Phillips’ wedding cake case comes at a new cultural moment in America. He has the backing of white conservative Christians, whose political power has been rising with Trump. Half of white evangelicals favor allowing small businesses to refuse services to gay people, according to a June survey from the Public Religion Research Institute, unlike three in ten Americans overall. Evangelist Franklin Graham urged evangelicals to pray for Phillips to win. Former Arkansas Gov. Mike Huckabee touts Phillips on his Trinity broadcasting network show. Tony Perkins of the Family Research Council has said he is more optimistic that Phillips will win with Trump’s justice Neil Gorsuch on the bench. ADF’s public financial support has jumped from $36 million in 2011 to $50 million in 2015.
The right has also learned from the left’s success.
“Those on the left have been overall more effective at telling stories to illustrate principles,” Waggoner says. “At ADF, we are very intentional about telling the stories of our clients because they matter.”
Phillips’ legal strategy is to make the wedding cake case about speech and artistic expression. Artists cannot be compelled to make art for a religious ceremony, ADF says, and its case defends a lesbian printer who doesn’t want to print an anti-gay shirt. “There is a campaign to not just have same sex marriage recognized, but to crush those who disagree,” Waggoner says.
Gay rights advocates say all that misses the point.

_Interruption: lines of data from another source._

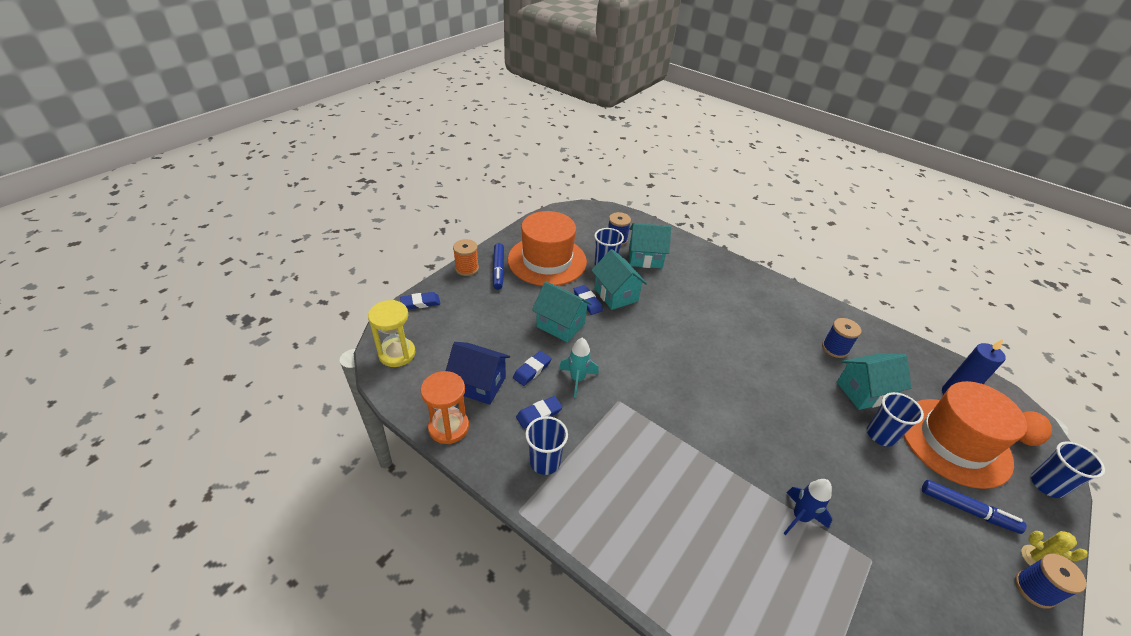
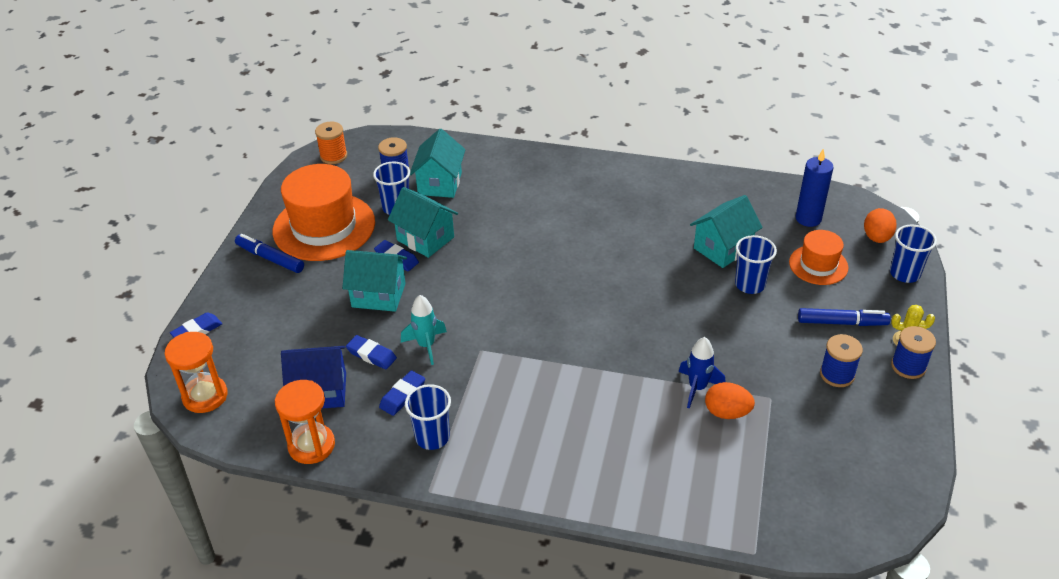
camera: 20 degrees left, 0 degrees up
(397, 354) = (205, 396): yellow hourglass -> orange hourglass
(467, 268) = (230, 271): orange spool -> orange spool (333, 156)
(498, 270) = (270, 258): blue marker -> blue marker turned 150 degrees clockwise
(532, 370) = (371, 355): blue eraser -> blue eraser turned 75 degrees counterclockwise
(645, 258) = (440, 183): turquoise house -> turquoise house turned 60 degrees counterclockwise
(822, 556) = (727, 412): none -> orange egg
(834, 348) = (682, 214): blue spool -> blue spool (837, 374)
(954, 442) = (818, 265): orange hat -> orange hat, size x0.54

For the ACLU, Phillips is arguing for a constitutional right to discriminate. At periods of cultural change, as during the Civil Rights Act and legal advances for women, arguments for exemptions routinely emerge, says ACLU’s Louise Melling who is representing Mullins and Craig.
“The question is whether you can show someone to the door,” she says. This time, she says, “the sign would be, ‘Wedding cakes for heterosexuals only.’”
The Court won’t likely decide the wedding cake case until next summer, and court watchers expect a split bench. When the court hears the case on Dec. 5, most eyes will be trained on Justice Anthony Kennedy, whose majority ruling in the Obergefell case legalized gay marriage in 2015. For now, both sides can agree on one thing: constitutional rights are at stake. It’s just a matter of whose.